### Exercise instructions
Rewrite the rows from the beginning through the line containing "scientific name: Hibbertia scandens", replacing "scientific name" with "species" wherever it appears and leaving everything else unchanged.

— BEGIN Input for this task —

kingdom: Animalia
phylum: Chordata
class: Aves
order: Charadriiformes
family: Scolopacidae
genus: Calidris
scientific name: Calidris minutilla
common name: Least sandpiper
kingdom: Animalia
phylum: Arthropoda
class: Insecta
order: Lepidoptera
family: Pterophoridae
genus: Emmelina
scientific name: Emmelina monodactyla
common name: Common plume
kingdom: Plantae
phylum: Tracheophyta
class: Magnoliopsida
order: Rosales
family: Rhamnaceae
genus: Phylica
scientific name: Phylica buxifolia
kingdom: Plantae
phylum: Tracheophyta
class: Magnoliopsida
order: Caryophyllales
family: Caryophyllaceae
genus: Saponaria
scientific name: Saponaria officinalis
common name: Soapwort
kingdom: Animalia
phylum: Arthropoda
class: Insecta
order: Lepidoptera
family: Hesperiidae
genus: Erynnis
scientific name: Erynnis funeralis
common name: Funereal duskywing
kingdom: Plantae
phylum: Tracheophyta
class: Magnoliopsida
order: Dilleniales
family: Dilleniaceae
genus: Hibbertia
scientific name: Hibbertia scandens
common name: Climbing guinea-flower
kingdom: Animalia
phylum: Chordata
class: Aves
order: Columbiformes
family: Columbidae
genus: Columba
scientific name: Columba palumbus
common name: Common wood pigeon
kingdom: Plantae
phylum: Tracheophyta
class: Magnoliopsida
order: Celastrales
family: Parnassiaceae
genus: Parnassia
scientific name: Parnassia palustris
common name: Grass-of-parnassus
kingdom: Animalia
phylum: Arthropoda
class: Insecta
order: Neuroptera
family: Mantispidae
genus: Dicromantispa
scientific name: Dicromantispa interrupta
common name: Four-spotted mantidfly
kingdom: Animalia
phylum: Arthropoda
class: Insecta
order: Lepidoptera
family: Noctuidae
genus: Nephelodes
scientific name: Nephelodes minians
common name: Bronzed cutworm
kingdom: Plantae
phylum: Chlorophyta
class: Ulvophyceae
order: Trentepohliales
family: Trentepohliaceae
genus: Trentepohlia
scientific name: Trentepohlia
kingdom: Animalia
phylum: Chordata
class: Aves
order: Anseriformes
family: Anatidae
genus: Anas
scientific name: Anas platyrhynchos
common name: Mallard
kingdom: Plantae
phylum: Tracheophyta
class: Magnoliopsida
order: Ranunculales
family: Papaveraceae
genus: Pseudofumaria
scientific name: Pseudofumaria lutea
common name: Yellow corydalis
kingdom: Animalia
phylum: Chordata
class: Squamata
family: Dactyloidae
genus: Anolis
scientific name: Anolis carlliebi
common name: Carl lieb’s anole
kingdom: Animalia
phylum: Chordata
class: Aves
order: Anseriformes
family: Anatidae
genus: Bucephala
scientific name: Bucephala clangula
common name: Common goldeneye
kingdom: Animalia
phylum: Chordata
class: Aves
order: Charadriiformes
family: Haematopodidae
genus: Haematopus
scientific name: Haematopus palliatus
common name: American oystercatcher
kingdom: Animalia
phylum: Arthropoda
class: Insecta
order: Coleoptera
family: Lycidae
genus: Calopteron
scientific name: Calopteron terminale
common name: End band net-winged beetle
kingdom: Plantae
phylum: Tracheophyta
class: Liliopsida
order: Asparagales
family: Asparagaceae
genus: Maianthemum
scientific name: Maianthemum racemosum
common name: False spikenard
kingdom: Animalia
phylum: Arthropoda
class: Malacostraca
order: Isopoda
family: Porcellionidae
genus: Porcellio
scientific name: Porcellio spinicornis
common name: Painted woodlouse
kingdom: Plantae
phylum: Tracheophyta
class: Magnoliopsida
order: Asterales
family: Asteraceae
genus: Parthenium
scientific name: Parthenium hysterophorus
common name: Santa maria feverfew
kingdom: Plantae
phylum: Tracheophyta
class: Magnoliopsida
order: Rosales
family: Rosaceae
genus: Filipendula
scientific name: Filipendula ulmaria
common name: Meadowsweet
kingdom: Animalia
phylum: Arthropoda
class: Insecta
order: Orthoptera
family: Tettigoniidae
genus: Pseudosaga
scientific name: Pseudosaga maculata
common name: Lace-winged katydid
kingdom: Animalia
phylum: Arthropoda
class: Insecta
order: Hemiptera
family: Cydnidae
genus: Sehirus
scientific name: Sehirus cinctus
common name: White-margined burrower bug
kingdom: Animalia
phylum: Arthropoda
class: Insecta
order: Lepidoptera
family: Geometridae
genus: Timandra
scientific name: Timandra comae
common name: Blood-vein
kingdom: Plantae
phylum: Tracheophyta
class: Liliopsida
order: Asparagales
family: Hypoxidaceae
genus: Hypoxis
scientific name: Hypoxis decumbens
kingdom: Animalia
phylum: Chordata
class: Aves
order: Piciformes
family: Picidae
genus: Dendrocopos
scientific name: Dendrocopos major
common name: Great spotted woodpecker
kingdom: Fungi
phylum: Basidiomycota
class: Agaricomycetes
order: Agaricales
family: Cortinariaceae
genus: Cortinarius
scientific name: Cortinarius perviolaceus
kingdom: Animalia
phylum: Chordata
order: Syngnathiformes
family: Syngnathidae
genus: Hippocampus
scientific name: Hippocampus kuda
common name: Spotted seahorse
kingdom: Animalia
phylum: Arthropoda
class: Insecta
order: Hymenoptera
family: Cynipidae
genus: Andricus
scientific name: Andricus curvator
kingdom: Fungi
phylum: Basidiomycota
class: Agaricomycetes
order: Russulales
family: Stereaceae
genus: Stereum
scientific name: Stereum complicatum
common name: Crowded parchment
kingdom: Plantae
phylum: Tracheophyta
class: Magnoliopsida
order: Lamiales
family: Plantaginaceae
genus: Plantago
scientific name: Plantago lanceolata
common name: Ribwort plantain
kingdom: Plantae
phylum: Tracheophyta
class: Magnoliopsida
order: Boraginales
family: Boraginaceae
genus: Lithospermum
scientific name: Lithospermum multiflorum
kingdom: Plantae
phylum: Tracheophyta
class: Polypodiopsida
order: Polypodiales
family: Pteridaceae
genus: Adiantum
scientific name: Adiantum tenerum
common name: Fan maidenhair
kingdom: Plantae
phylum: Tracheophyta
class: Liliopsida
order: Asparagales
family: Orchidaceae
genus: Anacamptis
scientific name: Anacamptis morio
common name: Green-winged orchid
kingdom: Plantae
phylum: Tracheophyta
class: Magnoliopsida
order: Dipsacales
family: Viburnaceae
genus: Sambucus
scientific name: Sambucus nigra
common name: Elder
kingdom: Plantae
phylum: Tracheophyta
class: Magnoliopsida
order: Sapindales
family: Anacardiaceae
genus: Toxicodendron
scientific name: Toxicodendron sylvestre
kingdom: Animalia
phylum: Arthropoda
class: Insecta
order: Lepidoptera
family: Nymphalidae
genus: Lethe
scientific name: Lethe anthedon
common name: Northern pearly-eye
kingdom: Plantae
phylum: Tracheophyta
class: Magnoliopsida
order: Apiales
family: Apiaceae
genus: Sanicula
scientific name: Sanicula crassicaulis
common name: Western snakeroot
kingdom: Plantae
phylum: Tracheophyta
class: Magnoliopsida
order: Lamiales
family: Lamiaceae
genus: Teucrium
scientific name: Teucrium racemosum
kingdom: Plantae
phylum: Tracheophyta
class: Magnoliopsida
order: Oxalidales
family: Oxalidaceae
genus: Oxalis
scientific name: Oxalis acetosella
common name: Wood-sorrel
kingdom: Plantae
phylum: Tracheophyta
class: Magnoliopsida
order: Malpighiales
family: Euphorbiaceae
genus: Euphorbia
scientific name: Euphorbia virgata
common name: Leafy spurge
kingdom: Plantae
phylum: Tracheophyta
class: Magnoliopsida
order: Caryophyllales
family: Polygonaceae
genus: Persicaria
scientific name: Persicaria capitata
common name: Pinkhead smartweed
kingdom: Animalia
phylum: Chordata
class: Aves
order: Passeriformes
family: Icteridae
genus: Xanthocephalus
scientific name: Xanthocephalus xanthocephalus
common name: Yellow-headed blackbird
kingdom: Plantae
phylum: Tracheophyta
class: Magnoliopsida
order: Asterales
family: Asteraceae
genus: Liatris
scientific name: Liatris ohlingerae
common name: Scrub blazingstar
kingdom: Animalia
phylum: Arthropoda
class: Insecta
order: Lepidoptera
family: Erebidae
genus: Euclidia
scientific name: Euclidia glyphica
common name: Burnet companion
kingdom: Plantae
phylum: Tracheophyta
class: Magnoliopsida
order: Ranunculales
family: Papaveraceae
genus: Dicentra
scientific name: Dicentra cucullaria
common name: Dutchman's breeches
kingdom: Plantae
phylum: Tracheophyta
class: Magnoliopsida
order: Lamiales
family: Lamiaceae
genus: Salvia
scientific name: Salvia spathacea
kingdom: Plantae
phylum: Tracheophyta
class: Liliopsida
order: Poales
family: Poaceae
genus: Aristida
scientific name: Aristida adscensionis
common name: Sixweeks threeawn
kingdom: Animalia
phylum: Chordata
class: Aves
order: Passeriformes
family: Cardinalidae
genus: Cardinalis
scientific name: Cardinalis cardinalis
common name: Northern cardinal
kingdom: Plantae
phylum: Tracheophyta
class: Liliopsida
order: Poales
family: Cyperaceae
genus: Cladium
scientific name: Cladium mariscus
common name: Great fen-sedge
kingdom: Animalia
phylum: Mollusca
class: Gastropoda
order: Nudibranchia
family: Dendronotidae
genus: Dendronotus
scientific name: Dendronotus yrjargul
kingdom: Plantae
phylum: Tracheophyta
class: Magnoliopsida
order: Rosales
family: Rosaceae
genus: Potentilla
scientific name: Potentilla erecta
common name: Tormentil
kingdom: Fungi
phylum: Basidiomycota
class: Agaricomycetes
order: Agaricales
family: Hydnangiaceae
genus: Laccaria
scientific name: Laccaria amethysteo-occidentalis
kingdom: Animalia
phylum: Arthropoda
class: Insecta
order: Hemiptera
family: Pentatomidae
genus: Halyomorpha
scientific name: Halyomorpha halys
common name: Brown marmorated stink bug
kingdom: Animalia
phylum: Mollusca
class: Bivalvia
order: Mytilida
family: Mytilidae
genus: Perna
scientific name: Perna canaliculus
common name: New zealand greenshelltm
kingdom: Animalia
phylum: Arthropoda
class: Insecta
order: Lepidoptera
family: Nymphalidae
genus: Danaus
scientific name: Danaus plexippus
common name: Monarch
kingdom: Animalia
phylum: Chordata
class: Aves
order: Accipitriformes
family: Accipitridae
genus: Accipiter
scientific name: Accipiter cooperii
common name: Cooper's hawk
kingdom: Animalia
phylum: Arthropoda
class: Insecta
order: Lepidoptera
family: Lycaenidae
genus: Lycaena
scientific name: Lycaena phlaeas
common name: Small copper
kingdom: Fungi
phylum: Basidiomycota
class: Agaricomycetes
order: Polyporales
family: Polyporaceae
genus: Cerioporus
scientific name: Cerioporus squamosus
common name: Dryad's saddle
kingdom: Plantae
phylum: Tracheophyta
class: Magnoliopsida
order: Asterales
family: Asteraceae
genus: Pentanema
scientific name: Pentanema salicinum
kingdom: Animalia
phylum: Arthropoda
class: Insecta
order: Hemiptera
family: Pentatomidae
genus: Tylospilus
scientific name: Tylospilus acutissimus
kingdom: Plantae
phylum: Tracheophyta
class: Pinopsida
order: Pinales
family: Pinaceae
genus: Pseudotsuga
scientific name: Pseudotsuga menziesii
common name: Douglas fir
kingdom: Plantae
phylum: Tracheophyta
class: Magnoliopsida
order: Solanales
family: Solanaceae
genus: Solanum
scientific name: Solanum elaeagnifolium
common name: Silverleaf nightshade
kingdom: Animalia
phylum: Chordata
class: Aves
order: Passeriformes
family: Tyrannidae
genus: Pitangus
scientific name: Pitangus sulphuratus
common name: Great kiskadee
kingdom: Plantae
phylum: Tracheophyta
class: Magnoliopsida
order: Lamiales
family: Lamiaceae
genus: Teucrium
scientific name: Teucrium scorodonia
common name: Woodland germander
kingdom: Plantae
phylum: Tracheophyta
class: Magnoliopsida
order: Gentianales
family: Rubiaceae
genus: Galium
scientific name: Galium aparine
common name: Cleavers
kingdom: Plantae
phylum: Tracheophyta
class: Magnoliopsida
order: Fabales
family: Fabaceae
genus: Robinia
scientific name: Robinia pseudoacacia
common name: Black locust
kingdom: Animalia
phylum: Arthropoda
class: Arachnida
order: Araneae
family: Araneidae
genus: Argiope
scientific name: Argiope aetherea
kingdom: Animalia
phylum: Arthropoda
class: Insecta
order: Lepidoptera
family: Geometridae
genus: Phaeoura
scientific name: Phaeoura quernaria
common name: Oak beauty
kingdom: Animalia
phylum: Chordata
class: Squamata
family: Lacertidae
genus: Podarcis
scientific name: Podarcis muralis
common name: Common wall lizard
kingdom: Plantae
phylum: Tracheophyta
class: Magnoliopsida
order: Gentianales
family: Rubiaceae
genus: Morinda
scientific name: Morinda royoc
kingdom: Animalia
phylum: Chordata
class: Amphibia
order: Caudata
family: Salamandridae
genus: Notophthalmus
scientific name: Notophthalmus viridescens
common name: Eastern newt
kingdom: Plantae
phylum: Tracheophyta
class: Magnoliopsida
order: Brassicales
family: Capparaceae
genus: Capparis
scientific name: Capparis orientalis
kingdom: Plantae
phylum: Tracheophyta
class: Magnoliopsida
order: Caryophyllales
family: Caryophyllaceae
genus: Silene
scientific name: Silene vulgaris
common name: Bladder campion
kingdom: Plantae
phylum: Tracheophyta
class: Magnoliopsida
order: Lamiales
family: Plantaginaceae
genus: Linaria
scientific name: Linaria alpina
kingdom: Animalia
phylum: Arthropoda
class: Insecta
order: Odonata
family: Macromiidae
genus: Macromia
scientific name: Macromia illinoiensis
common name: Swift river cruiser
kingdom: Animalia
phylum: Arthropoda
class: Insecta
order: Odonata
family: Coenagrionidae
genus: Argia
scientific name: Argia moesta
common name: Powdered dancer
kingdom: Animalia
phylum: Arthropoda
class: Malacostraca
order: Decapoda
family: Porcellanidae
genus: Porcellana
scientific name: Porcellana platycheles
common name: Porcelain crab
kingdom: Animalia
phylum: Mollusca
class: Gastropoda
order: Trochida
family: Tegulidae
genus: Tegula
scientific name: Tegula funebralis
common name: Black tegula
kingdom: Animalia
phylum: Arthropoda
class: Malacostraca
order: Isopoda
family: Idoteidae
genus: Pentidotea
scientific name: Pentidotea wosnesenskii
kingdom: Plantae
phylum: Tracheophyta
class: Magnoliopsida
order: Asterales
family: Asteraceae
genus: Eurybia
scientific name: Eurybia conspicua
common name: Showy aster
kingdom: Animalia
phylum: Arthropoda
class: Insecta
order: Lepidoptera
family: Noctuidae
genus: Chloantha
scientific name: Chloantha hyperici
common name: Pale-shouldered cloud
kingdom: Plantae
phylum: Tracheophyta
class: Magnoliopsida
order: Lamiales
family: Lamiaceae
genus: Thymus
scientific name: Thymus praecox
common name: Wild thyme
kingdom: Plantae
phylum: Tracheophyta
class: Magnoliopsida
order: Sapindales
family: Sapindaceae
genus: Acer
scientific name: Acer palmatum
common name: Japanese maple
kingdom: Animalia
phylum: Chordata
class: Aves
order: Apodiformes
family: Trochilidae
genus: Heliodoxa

— END Input for this task —

### The response
kingdom: Animalia
phylum: Chordata
class: Aves
order: Charadriiformes
family: Scolopacidae
genus: Calidris
species: Calidris minutilla
common name: Least sandpiper
kingdom: Animalia
phylum: Arthropoda
class: Insecta
order: Lepidoptera
family: Pterophoridae
genus: Emmelina
species: Emmelina monodactyla
common name: Common plume
kingdom: Plantae
phylum: Tracheophyta
class: Magnoliopsida
order: Rosales
family: Rhamnaceae
genus: Phylica
species: Phylica buxifolia
kingdom: Plantae
phylum: Tracheophyta
class: Magnoliopsida
order: Caryophyllales
family: Caryophyllaceae
genus: Saponaria
species: Saponaria officinalis
common name: Soapwort
kingdom: Animalia
phylum: Arthropoda
class: Insecta
order: Lepidoptera
family: Hesperiidae
genus: Erynnis
species: Erynnis funeralis
common name: Funereal duskywing
kingdom: Plantae
phylum: Tracheophyta
class: Magnoliopsida
order: Dilleniales
family: Dilleniaceae
genus: Hibbertia
species: Hibbertia scandens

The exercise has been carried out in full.